Bikel began his celebrated run as Tevye in 1967 after Zero Mostel had originated the role. He went on to perform the part of the struggling Jewish dairyman, and such memorable songs as “Tradition” and “If I Were a Rich Man,” in excess of 2,000 times, more than any other Broadway actor.
The musical, set in the fictional Jewish shtetl, or settlement, of Anatevka in 1905 czarist Russia, is based on a series of stories by Yiddish author Sholem Aleichem, collectively titled “Tevye and his Daughters.”
It chronicles the joys and hardships of Jewish life described in the opening scenes by its protagonist as being as shaky as a fiddler on the roof. The 1971 motion picture adaptation starred Chaim Topol as Tevye.
By the time he launched his stint in “Fiddler,” Bikel had already woven himself into the fabric of the great American musical playing Captain Georg Von Trapp, opposite Mary Martin, in the original Broadway production of “The Sound of Music.”

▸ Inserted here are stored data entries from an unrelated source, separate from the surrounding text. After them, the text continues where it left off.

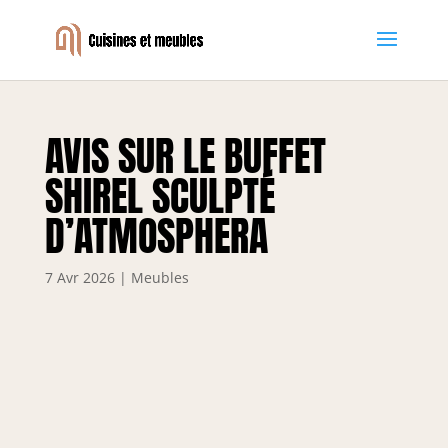
AVIS SUR LE BUFFET
SHIREL SCULPTÉ
D’ATMOSPHERA
7 Avr 2026
|
Meubles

The role, which paralleled his own family’s escape from Austria following the German annexation of their homeland in the 1930s, earned Bikel his second Tony nomination in 1960. Two years earlier he had been nominated for his work in “The Rope Dancers.”

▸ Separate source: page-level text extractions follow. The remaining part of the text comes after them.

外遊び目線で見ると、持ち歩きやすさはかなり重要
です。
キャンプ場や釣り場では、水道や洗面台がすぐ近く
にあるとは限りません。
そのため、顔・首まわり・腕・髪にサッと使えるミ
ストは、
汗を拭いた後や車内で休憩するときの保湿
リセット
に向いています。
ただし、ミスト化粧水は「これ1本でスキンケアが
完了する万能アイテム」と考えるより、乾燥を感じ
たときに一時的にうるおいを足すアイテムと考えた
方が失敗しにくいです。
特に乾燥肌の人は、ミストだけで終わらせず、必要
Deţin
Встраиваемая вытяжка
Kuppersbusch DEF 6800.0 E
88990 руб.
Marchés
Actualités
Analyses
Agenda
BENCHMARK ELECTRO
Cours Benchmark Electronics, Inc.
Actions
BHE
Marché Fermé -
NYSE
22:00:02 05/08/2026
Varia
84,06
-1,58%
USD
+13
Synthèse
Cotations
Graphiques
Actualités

He was also the first to perform “Edelweiss,” which was written specifically for Bikel, an accomplished folk musician, during final off-Broadway tryouts of the “Sound of Music” when it was realized his character was lacking a song of his own.
In the film version of the musical, Christopher Plummer assumed the role of the captain, with Julie Andrews starring as Maria.
Bikel’s own big-screen career spanned more than 150 appearances, including his 1951 movie debut as a German naval officer in the classic “The African Queen” and an Oscar-nominated turn as a Southern sheriff opposite Tony Curtis and Sidney Poitier in “The Defiant Ones.”
He also played Zoltan Karpathy, the Hungarian linguist, in the movie version of “My Fair Lady,” a submarine captain in “The Russians Are Coming the Russians Are Coming” and the king of Serbia in the 1952 film production of “Moulin Rouge.”
Bikel appeared in numerous television shows during three decades - ranging form “Alfred Hitchcock Presents” to “Star Trek: The Next Generation,” in which he played the adoptive father of Klingon Lieutenant Commander Worf. In one memorable guest role on the CBS sitcom “All in the Family,” he played a German butcher infatuated with Edith Bunker.
As a recording artist, he produced several albums of Jewish folk songs.